CHARLESTON, W.Va. — State Senate Majority Leader John Unger said he has heard from officials in other states who watched West Virginia through the recent water emergency.
Unger (D-Berkeley) said he was in a meeting two weeks ago where elected leaders from several states discussed the legislative response centered on SB 373, which was signed into law by Gov. Earl Ray Tomblin.
“Many of them are now pointing to West Virginia where they’re passing stricter water resource protection acts in their respective states,” Unger said. “Senate Bill 373 has been a model in which they’ve looked at.”
The new law establishes a regulatory program for above ground storage tanks, requires water utilities to come up with source water protection plans, looks at water resources and mandates an early warning system if problems arise.

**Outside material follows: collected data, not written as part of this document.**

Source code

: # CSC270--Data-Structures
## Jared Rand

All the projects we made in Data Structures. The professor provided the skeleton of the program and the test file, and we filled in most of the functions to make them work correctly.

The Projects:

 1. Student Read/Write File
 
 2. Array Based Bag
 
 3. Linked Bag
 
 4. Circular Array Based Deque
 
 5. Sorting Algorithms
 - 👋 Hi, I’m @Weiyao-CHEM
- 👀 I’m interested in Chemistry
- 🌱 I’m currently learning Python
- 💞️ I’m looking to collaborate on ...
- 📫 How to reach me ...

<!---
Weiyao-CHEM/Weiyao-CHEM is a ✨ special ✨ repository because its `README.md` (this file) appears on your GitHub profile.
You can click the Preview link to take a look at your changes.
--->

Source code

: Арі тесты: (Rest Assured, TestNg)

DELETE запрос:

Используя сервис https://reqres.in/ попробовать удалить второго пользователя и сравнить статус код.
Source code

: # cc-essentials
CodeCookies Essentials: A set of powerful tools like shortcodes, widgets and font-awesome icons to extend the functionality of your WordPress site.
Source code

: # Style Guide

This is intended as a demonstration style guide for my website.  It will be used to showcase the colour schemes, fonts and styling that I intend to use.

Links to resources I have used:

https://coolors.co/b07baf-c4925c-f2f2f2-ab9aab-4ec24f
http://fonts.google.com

Unger said the law also takes aim at a long debate.
“We’re trying to break the barrier on this whole debate between the environmental or economic development. You have to have both in today’s world,” Unger said. “In the 21st Century you can’t choose one or the other—you have to have both.”
The circumstances that allowed the Freedom Industries chemical leak to contaminate West Virginia’s water are present in other states, Unger said.
“What happened here can happen anywhere throughout the country, and they recognize that,” he said. “West Virginia is not going to be judged on what happened to us but West Virginia is going to be judged on how we react.”